WWE has also noticeably stopped celebrating holidays like Black History Month and Pride Month, while laying off many wrestlers, including many of its openly queer talent. Meanwhile, their programming has increasingly aligned with UFC and resembles a glorified Republican National Convention by adopting MAGA themes. For example, a white wrestler named Chad Gable adopts a luchador gimmick called “Grande Americano”—a nod to Hogan’s disguised “Mr. America” gimmick. One of the most baffling aspects of this gimmick is the use of AI in his entrance video ($8 billion company, by the way) and his claim to hail from “The Gulf of America.” 

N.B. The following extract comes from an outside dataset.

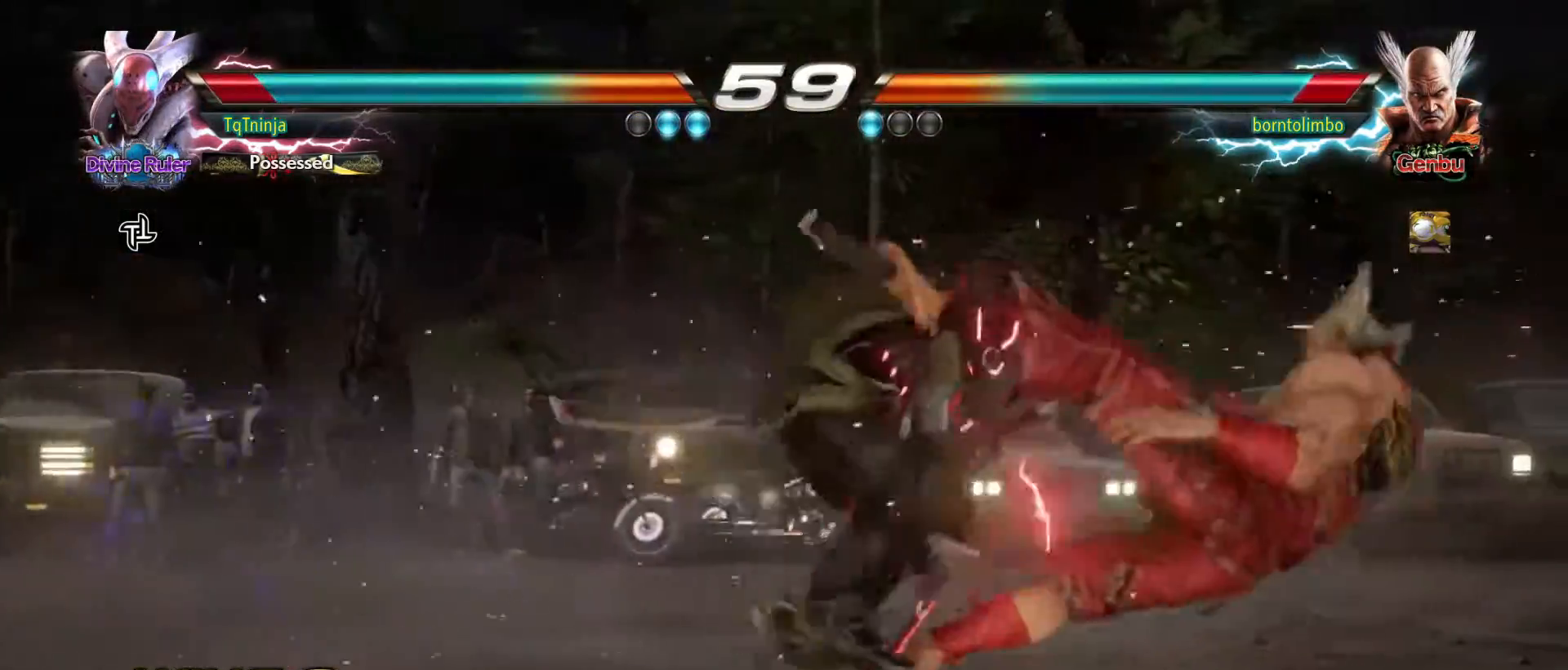
{"buttons": [], "left_stick": "center", "events": []}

Right now, things are worse than they’ve ever been on the WWE side of the squared circle. And the latest development in Cena’s retirement tour booking is, unfortunately, yet another poor mark on an already tumultuous journey of trying to send off the company’s it-guy.

Although heel Cena vowed that he’d “ruin professional wrestling,” it never actually happened in a conscious, kayfabe way. Regardless, WWE has undoubtedly tarnished this man’s legacy by making his farewell tour one of the worst series of booking spectacles in wrestling, and he deserves better.